Die Eintrittspreise in der Erdmannshöhle Hasel steigen.

Die Erdmannshöhle war Thema im Gemeinderat. Aktuell würden die Vorbereitungen für den Saisonstart am Sonntag, 2. April, mit einem „Tag der offenen Höhle“ erfolgen. Die Bewirtung übernimmt der Höhlen- und Heimatverein. Musikalisch umrahmt wird die Veranstaltung vom Männerchor Dossenbach. Ab 13 Uhr werden die Besucher bei freiem Eintritt in Führungen durch die Höhle geleitet.

Der Normalbetrieb startet am Karfreitag, 5. April. Wie in der Vorsaison ist die Höhle während der Schulferien täglich von 10 bis 16 Uhr geöffnet. Außerhalb der Schulferien öffnet die Höhle samstags sowie an Sonn- und Feiertagen zu den genannten Zeiten. Der Saisonschluss ist für den 5. November geplant.

Einnahmen decken nicht die Aufwendungen

Da die Einnahmen seit Jahren nicht mehr die Aufwendungen decken, regte die Verwaltung eine Erhöhung des Eintrittspreises an. Zuletzt waren die Preise im Jahr 2011 festgelegt worden. Der Eintrittspreis pro Erwachsenem soll von bisher 4,50 Euro auf 5,50 Euro steigen. Auch die Eintritte für Kinder und bei Führungen verteuern sich.

Die Begründung der Anhebung der Eintrittsgelder liegt im Defizit von 34 995,51 Euro im Vorjahr, in dem insgesamt 17 412 Besucher gezählt wurden. Bürgermeister Frank-Michael Littwin hatte Eintrittspreise von vergleichbaren Höhlen vorgestellt, die zwischen 4,50 Euro und sechs Euro liegen. Gemeinderat Peter Schalajda erkundigte sich, ob die Aufwendungen geringer wurden, seitdem das führerlose Betreten eingerichtet wurde.
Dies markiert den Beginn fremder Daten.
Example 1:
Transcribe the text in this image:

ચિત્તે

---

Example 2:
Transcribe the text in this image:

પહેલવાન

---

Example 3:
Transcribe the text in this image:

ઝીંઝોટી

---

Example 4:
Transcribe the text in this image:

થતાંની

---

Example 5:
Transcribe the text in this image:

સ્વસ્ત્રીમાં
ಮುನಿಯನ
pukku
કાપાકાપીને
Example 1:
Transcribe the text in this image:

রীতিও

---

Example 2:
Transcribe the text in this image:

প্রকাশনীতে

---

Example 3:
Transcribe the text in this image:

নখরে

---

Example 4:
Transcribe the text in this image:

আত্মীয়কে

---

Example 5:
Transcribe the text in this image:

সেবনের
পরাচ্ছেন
Littwin konnte dies nicht bestätigen. Schalajda sagte: „Wir haben hier eine tolle Höhle, aber diese ist offensichtlich für uns ein Klotz am Bein.“ Matthias Feucht bemängelte, dass viel zu wenig Werbung für die Höhle erfolge.
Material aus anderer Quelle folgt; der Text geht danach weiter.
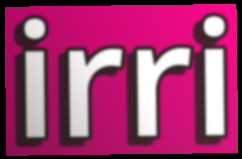
irri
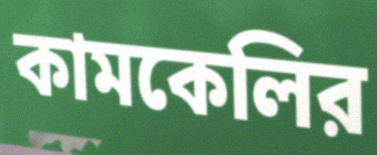
কামকেলির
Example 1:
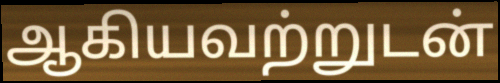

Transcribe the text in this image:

ஆகியவற்றுடன்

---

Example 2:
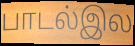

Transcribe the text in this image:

பாடல்இல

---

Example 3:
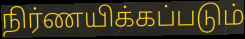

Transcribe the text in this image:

நிர்ணயிக்கப்படும்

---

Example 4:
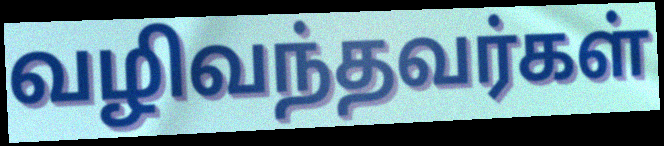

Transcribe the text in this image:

வழிவந்தவர்கள்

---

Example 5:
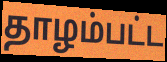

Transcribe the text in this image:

தாழம்பட்ட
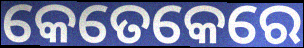
କେତେକେରେ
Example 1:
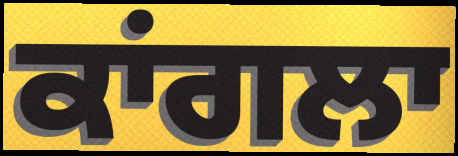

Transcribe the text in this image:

ਕਾਂਗਲਾ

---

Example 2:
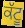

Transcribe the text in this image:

ਕੱਟੂ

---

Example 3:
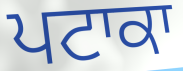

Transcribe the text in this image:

ਪਟਾਕਾ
Gemeinderätin Sybille Matzner erkundigte sich nach dem eingerichteten führerlosen Ampel-System bei Höhlenführer und Kioskbetreiber Kurt Meier, der sich als Besucher eingefunden hatte. Meier bestätigte, dass sich viele Besucher zufrieden zeigten mit dem Ampel-System und dem Ablesen der Informationen an der Tafel. Der Aufenthalt würde stressfreier ablaufen, und die Gäste müssten der Führung nicht mehr „hinterherhetzen“.
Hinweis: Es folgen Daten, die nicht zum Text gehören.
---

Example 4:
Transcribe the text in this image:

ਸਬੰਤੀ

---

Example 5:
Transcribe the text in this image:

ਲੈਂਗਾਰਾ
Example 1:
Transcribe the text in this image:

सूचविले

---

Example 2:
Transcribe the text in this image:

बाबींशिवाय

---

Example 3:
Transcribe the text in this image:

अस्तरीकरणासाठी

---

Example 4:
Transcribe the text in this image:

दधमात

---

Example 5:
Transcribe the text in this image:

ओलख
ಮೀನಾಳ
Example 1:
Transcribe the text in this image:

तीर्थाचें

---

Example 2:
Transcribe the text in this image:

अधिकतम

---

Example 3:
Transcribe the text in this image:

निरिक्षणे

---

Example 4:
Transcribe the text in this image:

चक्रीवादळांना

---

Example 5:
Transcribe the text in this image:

Ein „Disneyland“ wird nicht gewünscht

Gemeinderat Frank Nüske wies darauf hin, dass sicherlich auch das Fehlen einer Gastronomie eine wichtige Rolle spielen würde. Bürgermeister Littwin teilte mit, dass die Installation von Audio-Guides bevorstehe. Peter Schalajda warf ein, er wünsche kein „Disneyland“ in der Höhle, weil es sich um ein Biotop handle, und regte die Messung der radioaktiven Strahlenbelastung in der Höhle nach einem Besuch an. Die Räte waren einstimmig für die Erhöhung des Eintrittspreises.